-------- SUPPLIED DATA

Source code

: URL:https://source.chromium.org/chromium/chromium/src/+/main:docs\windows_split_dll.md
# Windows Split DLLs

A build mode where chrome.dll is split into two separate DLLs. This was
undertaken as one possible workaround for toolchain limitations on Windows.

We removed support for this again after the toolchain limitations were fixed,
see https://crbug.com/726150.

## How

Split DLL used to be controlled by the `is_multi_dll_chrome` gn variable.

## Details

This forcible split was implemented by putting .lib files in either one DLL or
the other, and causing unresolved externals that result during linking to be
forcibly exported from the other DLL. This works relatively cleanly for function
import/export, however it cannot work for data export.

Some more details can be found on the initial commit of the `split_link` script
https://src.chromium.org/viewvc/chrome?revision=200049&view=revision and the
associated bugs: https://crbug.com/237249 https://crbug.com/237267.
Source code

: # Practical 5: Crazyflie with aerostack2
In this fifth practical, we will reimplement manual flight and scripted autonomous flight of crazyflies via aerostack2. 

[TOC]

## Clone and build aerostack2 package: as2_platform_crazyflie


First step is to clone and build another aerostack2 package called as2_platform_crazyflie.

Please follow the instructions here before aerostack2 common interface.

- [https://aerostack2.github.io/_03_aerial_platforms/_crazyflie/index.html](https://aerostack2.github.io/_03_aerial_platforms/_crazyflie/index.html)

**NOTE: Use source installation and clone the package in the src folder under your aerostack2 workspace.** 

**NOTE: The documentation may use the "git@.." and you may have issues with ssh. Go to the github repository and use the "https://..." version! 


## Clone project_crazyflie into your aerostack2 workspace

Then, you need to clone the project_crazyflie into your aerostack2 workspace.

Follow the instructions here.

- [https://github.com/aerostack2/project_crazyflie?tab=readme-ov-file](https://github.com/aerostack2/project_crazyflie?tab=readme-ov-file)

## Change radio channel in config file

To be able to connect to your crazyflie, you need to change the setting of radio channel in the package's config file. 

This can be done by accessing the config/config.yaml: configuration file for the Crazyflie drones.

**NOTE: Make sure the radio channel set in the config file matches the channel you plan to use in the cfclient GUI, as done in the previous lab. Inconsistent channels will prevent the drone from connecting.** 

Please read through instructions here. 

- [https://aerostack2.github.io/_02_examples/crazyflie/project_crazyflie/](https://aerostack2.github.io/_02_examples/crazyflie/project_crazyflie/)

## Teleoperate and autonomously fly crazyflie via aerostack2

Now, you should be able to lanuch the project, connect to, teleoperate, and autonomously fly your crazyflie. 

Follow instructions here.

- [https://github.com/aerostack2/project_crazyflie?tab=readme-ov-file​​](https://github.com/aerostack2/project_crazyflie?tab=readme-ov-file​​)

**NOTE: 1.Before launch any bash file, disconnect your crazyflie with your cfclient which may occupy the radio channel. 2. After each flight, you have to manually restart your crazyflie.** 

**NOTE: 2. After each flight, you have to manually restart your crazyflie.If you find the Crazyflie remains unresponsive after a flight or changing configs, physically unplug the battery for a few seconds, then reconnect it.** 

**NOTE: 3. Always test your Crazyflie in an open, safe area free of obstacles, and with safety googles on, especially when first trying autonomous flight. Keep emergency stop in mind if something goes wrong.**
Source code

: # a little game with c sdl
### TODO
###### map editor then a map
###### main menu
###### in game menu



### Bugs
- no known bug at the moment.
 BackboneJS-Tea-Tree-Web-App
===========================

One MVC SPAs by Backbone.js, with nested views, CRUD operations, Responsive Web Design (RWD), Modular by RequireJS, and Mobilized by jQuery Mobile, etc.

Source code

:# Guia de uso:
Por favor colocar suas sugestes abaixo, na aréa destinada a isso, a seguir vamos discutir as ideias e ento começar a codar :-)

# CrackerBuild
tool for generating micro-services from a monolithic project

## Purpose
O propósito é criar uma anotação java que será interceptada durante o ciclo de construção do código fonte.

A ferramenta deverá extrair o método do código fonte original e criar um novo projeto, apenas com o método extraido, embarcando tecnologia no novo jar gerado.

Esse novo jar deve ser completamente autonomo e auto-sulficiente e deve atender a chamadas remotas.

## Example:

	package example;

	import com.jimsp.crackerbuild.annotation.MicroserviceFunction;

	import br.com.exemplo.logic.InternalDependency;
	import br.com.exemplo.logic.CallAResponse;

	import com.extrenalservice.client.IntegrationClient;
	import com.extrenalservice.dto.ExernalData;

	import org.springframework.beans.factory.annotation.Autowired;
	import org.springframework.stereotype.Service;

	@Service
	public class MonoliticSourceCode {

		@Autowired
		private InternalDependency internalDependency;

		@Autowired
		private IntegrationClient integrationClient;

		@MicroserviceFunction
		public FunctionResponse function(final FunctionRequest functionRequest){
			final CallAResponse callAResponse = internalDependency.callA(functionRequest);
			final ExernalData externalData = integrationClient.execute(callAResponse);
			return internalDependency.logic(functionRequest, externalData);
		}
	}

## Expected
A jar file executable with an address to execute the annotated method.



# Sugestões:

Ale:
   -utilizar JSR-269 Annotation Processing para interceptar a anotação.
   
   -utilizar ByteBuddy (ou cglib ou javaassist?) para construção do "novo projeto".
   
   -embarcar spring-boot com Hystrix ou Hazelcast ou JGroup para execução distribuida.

----------------

# WHAT IS BEING ASKED
Would you write out each entry precisely as it is given?

# EXERCISE SOLUTION
Source code

: URL:https://source.chromium.org/chromium/chromium/src/+/main:docs\windows_split_dll.md
# Windows Split DLLs

A build mode where chrome.dll is split into two separate DLLs. This was
undertaken as one possible workaround for toolchain limitations on Windows.

We removed support for this again after the toolchain limitations were fixed,
see https://crbug.com/726150.

## How

Split DLL used to be controlled by the `is_multi_dll_chrome` gn variable.

## Details

This forcible split was implemented by putting .lib files in either one DLL or
the other, and causing unresolved externals that result during linking to be
forcibly exported from the other DLL. This works relatively cleanly for function
import/export, however it cannot work for data export.

Some more details can be found on the initial commit of the `split_link` script
https://src.chromium.org/viewvc/chrome?revision=200049&view=revision and the
associated bugs: https://crbug.com/237249 https://crbug.com/237267.
Source code

: # Practical 5: Crazyflie with aerostack2
In this fifth practical, we will reimplement manual flight and scripted autonomous flight of crazyflies via aerostack2. 

[TOC]

## Clone and build aerostack2 package: as2_platform_crazyflie


First step is to clone and build another aerostack2 package called as2_platform_crazyflie.

Please follow the instructions here before aerostack2 common interface.

- [https://aerostack2.github.io/_03_aerial_platforms/_crazyflie/index.html](https://aerostack2.github.io/_03_aerial_platforms/_crazyflie/index.html)

**NOTE: Use source installation and clone the package in the src folder under your aerostack2 workspace.** 

**NOTE: The documentation may use the "git@.." and you may have issues with ssh. Go to the github repository and use the "https://..." version! 


## Clone project_crazyflie into your aerostack2 workspace

Then, you need to clone the project_crazyflie into your aerostack2 workspace.

Follow the instructions here.

- [https://github.com/aerostack2/project_crazyflie?tab=readme-ov-file](https://github.com/aerostack2/project_crazyflie?tab=readme-ov-file)

## Change radio channel in config file

To be able to connect to your crazyflie, you need to change the setting of radio channel in the package's config file. 

This can be done by accessing the config/config.yaml: configuration file for the Crazyflie drones.

**NOTE: Make sure the radio channel set in the config file matches the channel you plan to use in the cfclient GUI, as done in the previous lab. Inconsistent channels will prevent the drone from connecting.** 

Please read through instructions here. 

- [https://aerostack2.github.io/_02_examples/crazyflie/project_crazyflie/](https://aerostack2.github.io/_02_examples/crazyflie/project_crazyflie/)

## Teleoperate and autonomously fly crazyflie via aerostack2

Now, you should be able to lanuch the project, connect to, teleoperate, and autonomously fly your crazyflie. 

Follow instructions here.

- [https://github.com/aerostack2/project_crazyflie?tab=readme-ov-file​​](https://github.com/aerostack2/project_crazyflie?tab=readme-ov-file​​)

**NOTE: 1.Before launch any bash file, disconnect your crazyflie with your cfclient which may occupy the radio channel. 2. After each flight, you have to manually restart your crazyflie.** 

**NOTE: 2. After each flight, you have to manually restart your crazyflie.If you find the Crazyflie remains unresponsive after a flight or changing configs, physically unplug the battery for a few seconds, then reconnect it.** 

**NOTE: 3. Always test your Crazyflie in an open, safe area free of obstacles, and with safety googles on, especially when first trying autonomous flight. Keep emergency stop in mind if something goes wrong.**
Source code

: # a little game with c sdl
### TODO
###### map editor then a map
###### main menu
###### in game menu



### Bugs
- no known bug at the moment.
 BackboneJS-Tea-Tree-Web-App
===========================

One MVC SPAs by Backbone.js, with nested views, CRUD operations, Responsive Web Design (RWD), Modular by RequireJS, and Mobilized by jQuery Mobile, etc.

Source code

:# Guia de uso:
Por favor colocar suas sugestes abaixo, na aréa destinada a isso, a seguir vamos discutir as ideias e ento começar a codar :-)

# CrackerBuild
tool for generating micro-services from a monolithic project

## Purpose
O propósito é criar uma anotação java que será interceptada durante o ciclo de construção do código fonte.

A ferramenta deverá extrair o método do código fonte original e criar um novo projeto, apenas com o método extraido, embarcando tecnologia no novo jar gerado.

Esse novo jar deve ser completamente autonomo e auto-sulficiente e deve atender a chamadas remotas.

## Example:

	package example;

	import com.jimsp.crackerbuild.annotation.MicroserviceFunction;

	import br.com.exemplo.logic.InternalDependency;
	import br.com.exemplo.logic.CallAResponse;

	import com.extrenalservice.client.IntegrationClient;
	import com.extrenalservice.dto.ExernalData;

	import org.springframework.beans.factory.annotation.Autowired;
	import org.springframework.stereotype.Service;

	@Service
	public class MonoliticSourceCode {

		@Autowired
		private InternalDependency internalDependency;

		@Autowired
		private IntegrationClient integrationClient;

		@MicroserviceFunction
		public FunctionResponse function(final FunctionRequest functionRequest){
			final CallAResponse callAResponse = internalDependency.callA(functionRequest);
			final ExernalData externalData = integrationClient.execute(callAResponse);
			return internalDependency.logic(functionRequest, externalData);
		}
	}

## Expected
A jar file executable with an address to execute the annotated method.



# Sugestões:

Ale:
   -utilizar JSR-269 Annotation Processing para interceptar a anotação.
   
   -utilizar ByteBuddy (ou cglib ou javaassist?) para construção do "novo projeto".
   
   -embarcar spring-boot com Hystrix ou Hazelcast ou JGroup para execução distribuida.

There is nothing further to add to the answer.